The second drawback, scaling across large hierarchical codebases while preserving correctness, is addressed structurally. AUTOGATE uses a hierarchical multi-agent architecture that decomposes a large design into independently optimizable modules, then coordinates optimization across the deep hierarchy. This mirrors how human RTL teams already work — nobody optimizes a full SoC as one flat blob; they work module by module and reconcile at the boundaries. By making the agent topology follow the design hierarchy, the framework keeps each rewriting task small enough to verify locally while still propagating gating decisions up and down the tree.

The correctness emphasis is the part that separates this from a research toy. Clock gating that changes functional behavior is not a power saving, it is a bug, and any tool that touches RTL in an industrial flow lives or dies on whether the gated design remains logically equivalent to the original. The authors frame their hierarchy explicitly around preserving correctness during decomposition, which is the right priority even if the abstract does not detail the equivalence-checking methodology behind it.

The numbers, read carefully

The reported results span a deliberately wide range of design sizes. On a suite of small RTL designs, AUTOGATE reduces dynamic power by 49.31% on average — a large figure that reflects how much low-hanging gating opportunity exists in unoptimized small blocks. The more telling numbers come from real, sizable open designs: 19.34% on NVDLA, NVIDIA's open deep-learning accelerator, and 7.96% on BlackParrot, a well-known open RISC-V multicore. And on what the authors describe as highly optimized proprietary production designs, the framework still finds up to 6.86%.

That declining gradient — roughly 49% on small designs, ~19% on NVDLA, ~8% on BlackParrot, ~7% on tuned production silicon — is itself the honest story of the paper. It says exactly what an experienced power engineer would expect: the more a design has already been hand-optimized, the less headroom an automated pass can find. A single-digit reduction on a design that human experts have already worked over is arguably the most impressive number in the set, not the least, because it represents savings on top of best-effort manual gating, found automatically.

What the abstract leaves open is the cost side of the ledger. It does not report area or timing overhead from the inserted gating logic, the runtime of the clustering-plus-LLM pipeline on a large design, or how correctness was formally verified after rewriting — all of which determine whether the power savings come for free or trade against frequency and die area. Nor does it name the specific model or the simulation flow that produced the toggling traces. Those omissions matter for reproducibility, but they do not undercut the framing.
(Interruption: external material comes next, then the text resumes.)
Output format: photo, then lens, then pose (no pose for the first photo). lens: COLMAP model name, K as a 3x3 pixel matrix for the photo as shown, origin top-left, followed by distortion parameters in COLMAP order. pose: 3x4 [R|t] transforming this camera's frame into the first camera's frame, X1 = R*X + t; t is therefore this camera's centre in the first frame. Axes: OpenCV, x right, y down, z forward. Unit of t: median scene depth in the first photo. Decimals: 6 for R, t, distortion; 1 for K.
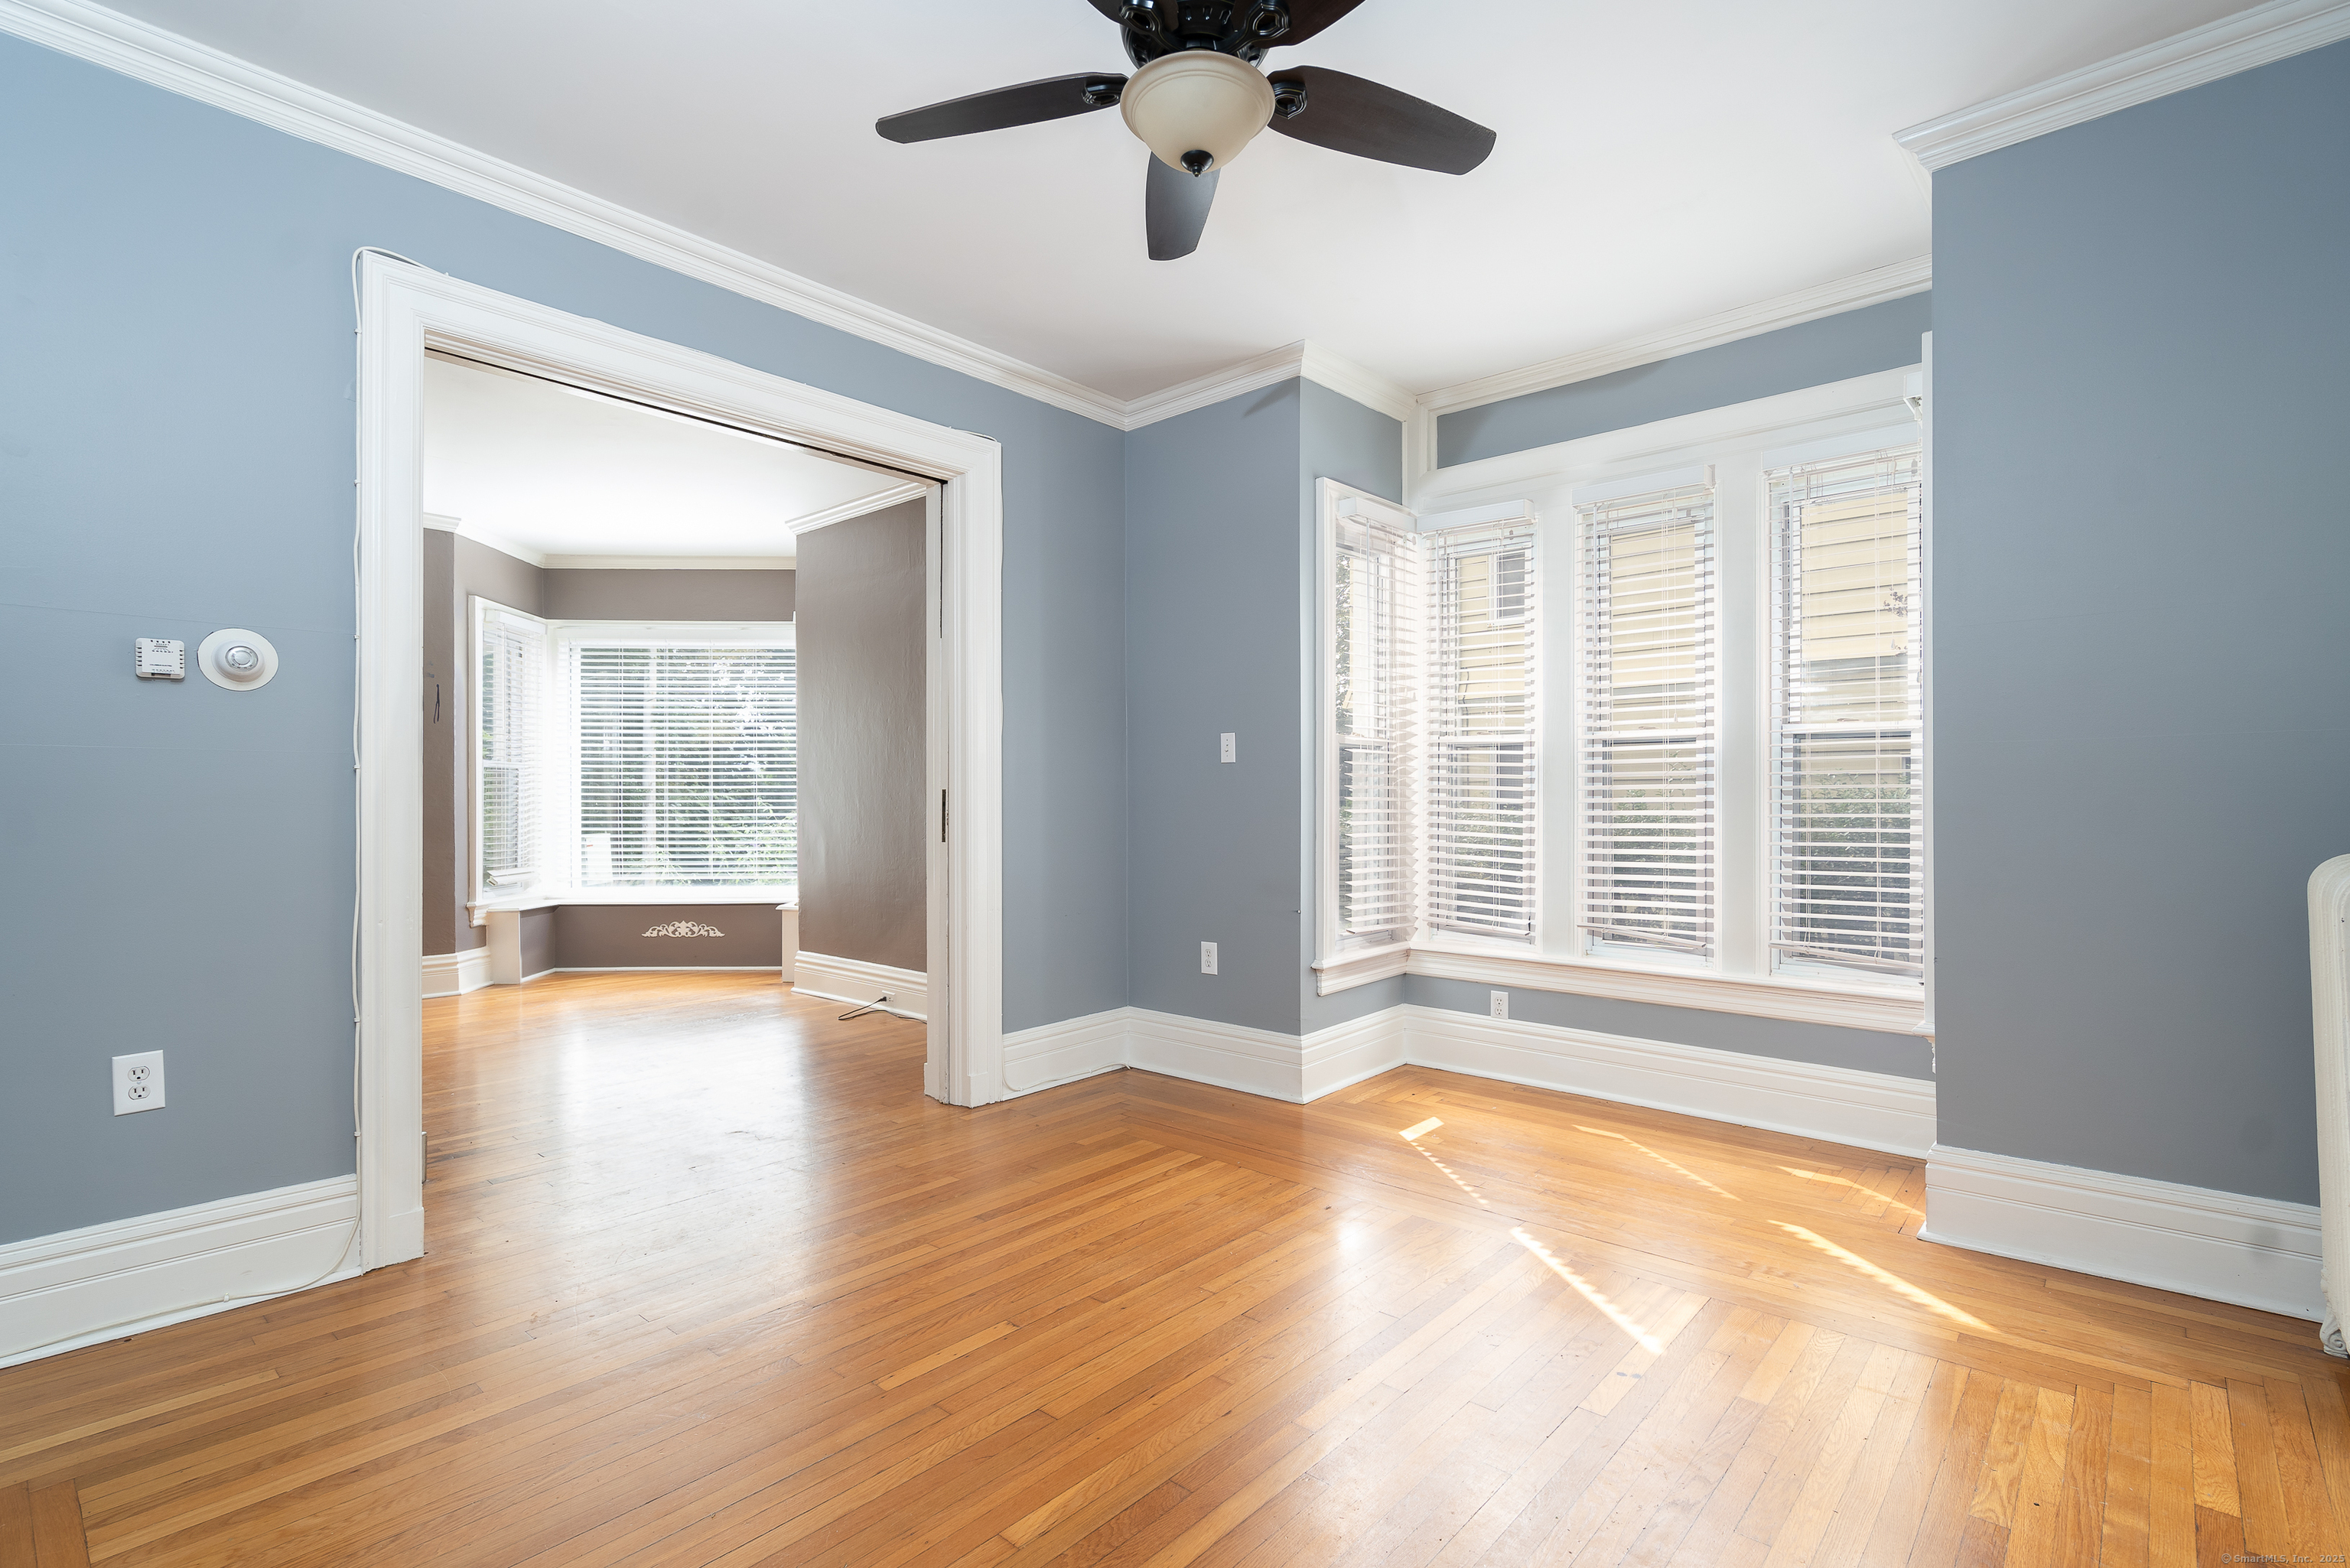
lens RADIAL K [[1083.8, 0, 1172.4], [0, 1083.8, 796.0], [0, 0, 1]] dist [-0.004390, 0.004277]
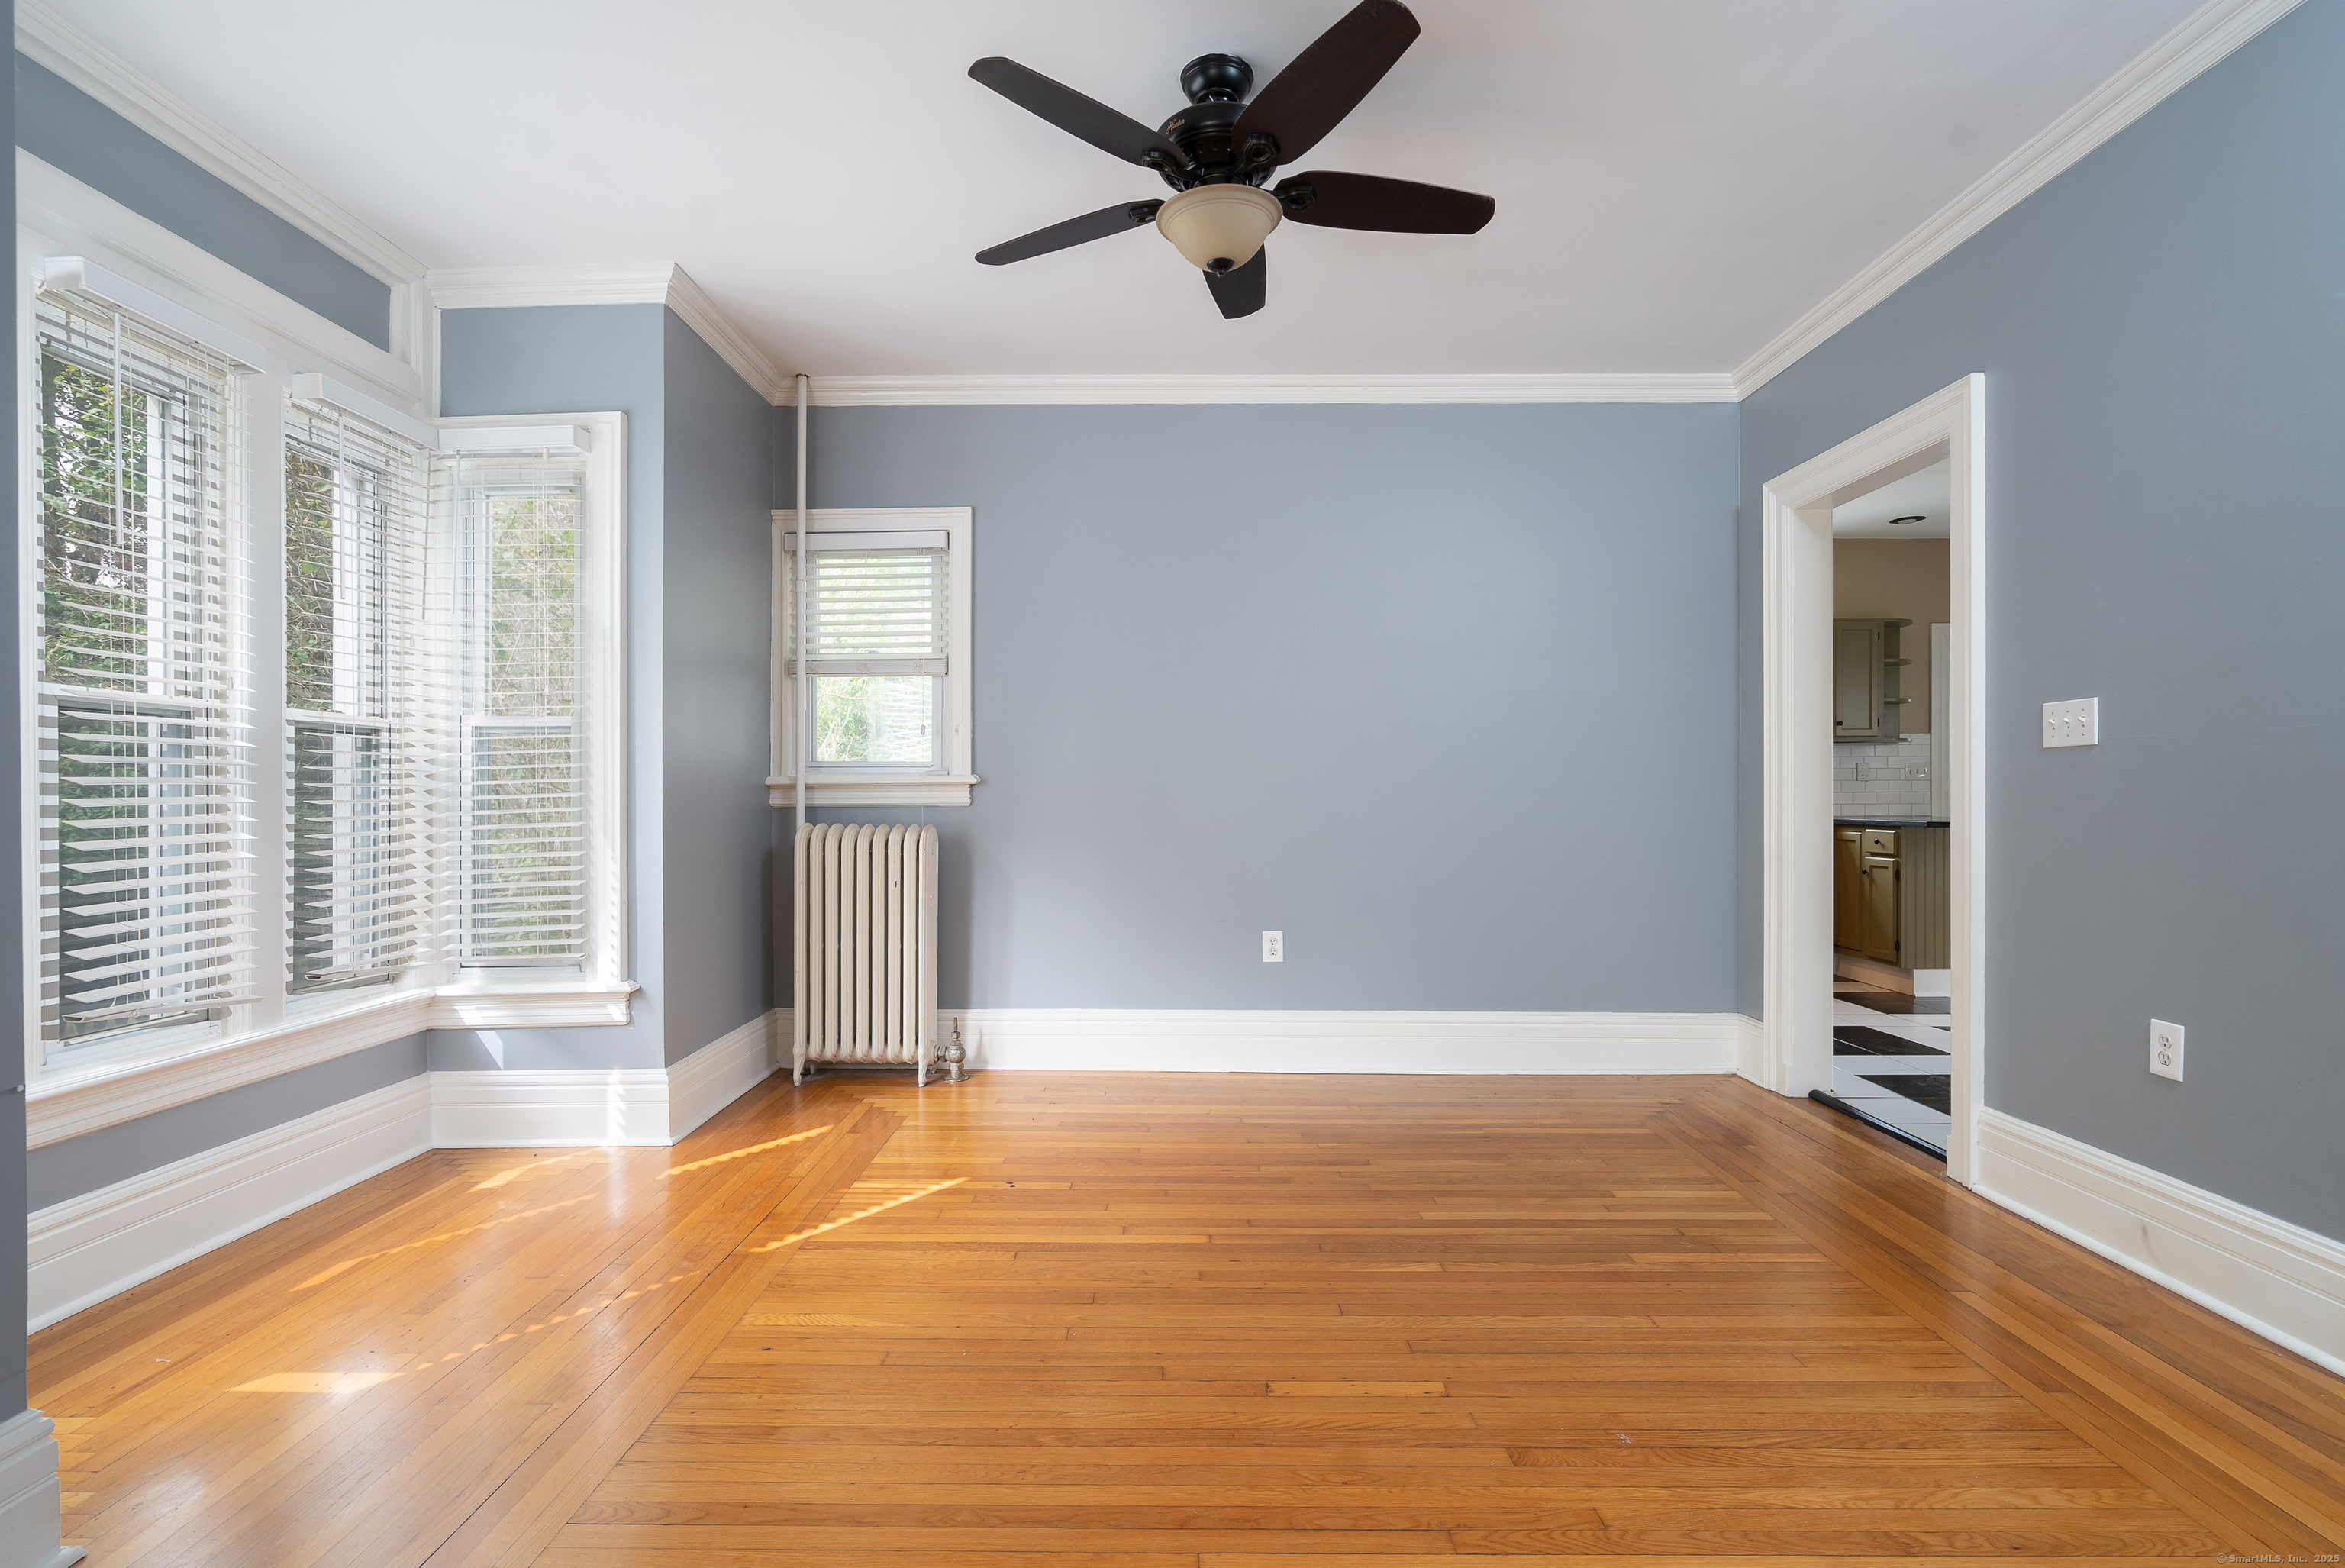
lens RADIAL K [[1081.6, 0, 1165.8], [0, 1081.6, 786.0], [0, 0, 1]] dist [-0.004390, 0.004277]
pose [[-0.658025, 0.022362, 0.752664, -0.517962], [0.011823, 0.999743, -0.019366, 0.019073], [-0.752903, -0.003844, -0.658120, 1.122907]]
The broader significance is that AUTOGATE positions itself as the first agentic framework for industry-grade RTL power optimization, and the choice of NVDLA, BlackParrot and proprietary production designs as benchmarks signals an ambition beyond academic demonstration. If the correctness story holds up under independent scrutiny, the contribution is less about any single percentage and more about a workable template: let ML compress the dynamic data, let an LLM rewrite the static code, and let the design hierarchy bound the blast radius of each edit. In a sector where dynamic power increasingly sets the thermal and packaging envelope of AI silicon, automating even single-digit gains on already-tuned designs is the kind of leverage that scales with every chip a team ships.